Simons’ investigative style and penchant for cultivating jailhouse “snitches” came under fire, even from his former Waco police colleagues. Critics, including Horton, the retired Waco police lieutenant, claimed Simons gave snitches special favors to coax their testimonies and fed them information. Horton remains convinced to this day that innocent men were charged in the Lake Waco case
Besides Horton, Waco attorneys Russ Hunt and Walter M. Reaves Jr. also think the four defendants were wrongfully convicted.
“I believe that David Spence was an innocent person who was murdered at the hands of the state,” Hunt said.
Feazell, now 71, and Simons spent years defending the investigation and jury verdicts. Criticism intensified after then Gov. George W. Bush, who was running for president at the time, said the state of Texas never executed an innocent man during his watch.
That claim had reporters from national media outlets flocking to Texas to try to prove that bold statement wrong, and some chose Spence as the poster child for the wrongfully convicted.
Feazell said he has never doubted that his office prosecuted the right men.
“Over the years there were a lot of effort to discredit the convictions in the Lake Waco case,” Feazell said. “I have been fighting this for 40 years now. People say you prosecuted the wrong guys in the case. Well, we got three jury verdicts convicting them. Every court the case could possibly go to upheld the convictions. People naysaying the convictions found other suspects and submitted DNA. As a matter of fact, there were even articles written saying how this DNA was going to clear these defendants. Well, it didn’t, but what was significant to me was that they never submitted DNA from their own clients. Well, why do you think that was?”
Reaves, who successfully overturned the convictions of Calvin Washington and Joe Sidney Williams in the murder of Spence’s mother ‚Juanita White, in Waco, said he also believes the Lake Waco defendants didn’t do it. Reaves and others led unsuccessful efforts to exonerate the defendants before Anthony’s death.

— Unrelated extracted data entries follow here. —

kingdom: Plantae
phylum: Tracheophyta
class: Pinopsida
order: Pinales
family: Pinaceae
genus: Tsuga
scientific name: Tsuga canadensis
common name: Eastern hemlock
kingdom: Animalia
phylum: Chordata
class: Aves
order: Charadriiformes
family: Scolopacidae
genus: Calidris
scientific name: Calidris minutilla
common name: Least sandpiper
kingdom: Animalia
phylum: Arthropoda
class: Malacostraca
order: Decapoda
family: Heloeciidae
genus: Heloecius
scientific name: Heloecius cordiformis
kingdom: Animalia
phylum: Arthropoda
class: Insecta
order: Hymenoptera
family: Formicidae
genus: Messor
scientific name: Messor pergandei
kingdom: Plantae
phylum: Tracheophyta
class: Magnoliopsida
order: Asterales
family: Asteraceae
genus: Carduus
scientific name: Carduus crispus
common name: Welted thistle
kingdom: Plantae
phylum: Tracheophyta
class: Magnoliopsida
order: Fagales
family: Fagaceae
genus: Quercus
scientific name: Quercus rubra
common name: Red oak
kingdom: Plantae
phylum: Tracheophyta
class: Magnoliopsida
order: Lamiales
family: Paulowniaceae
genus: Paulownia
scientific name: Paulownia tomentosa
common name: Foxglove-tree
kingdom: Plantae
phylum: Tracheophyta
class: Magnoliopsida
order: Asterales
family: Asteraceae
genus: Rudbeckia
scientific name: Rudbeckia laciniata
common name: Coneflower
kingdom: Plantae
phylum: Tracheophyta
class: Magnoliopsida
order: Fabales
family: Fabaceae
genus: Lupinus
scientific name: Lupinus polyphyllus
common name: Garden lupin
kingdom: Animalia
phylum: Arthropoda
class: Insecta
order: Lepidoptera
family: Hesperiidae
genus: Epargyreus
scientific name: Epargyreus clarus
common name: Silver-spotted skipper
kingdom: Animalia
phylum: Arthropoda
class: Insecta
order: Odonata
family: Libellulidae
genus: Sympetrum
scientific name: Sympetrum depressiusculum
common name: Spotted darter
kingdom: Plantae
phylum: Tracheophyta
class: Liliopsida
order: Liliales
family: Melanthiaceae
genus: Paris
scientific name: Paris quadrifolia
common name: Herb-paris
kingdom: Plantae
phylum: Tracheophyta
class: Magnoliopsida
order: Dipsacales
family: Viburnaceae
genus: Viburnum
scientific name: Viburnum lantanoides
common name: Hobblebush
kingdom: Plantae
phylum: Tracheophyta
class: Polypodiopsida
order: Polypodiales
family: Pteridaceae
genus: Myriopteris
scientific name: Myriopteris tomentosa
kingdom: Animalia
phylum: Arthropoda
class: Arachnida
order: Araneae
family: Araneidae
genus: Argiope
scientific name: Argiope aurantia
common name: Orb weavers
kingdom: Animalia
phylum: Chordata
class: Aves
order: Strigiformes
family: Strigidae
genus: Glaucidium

“I have always had my doubts and never really thought he was a guilty and still don’t,” Reaves said of Spence. “The big difference was the first trial was based almost entirely on jailhouse witnesses and jailhouse snitches. A lot of them had a lot of reasons and motivation to make up something. Most of them ended up recanting later.”
Waco attorney Rod Goble, who represented Gilbert Melendez in the case, said he has no doubt that Gilbert Melendez was involved in the deaths and that the grisly details he related in his testimony “came from him.” However, he said he thinks there was another person involved who was never charged.
“I don’t know who it was or the circumstances, but I never believed we got the complete picture,” Goble said
Waco attorney David Deaconson was a young prosecutor in Feazell’s office when the first David Spence case went to trial. He happened to notice a young juror in the case, a first-grade teacher named Karen who had recently graduated from Baylor University. He introduced himself to her after the trial and they were married less than a year later.
“There has never been anything said or written that has ever changed her opinion that her jury made the right decision,” Deaconson said.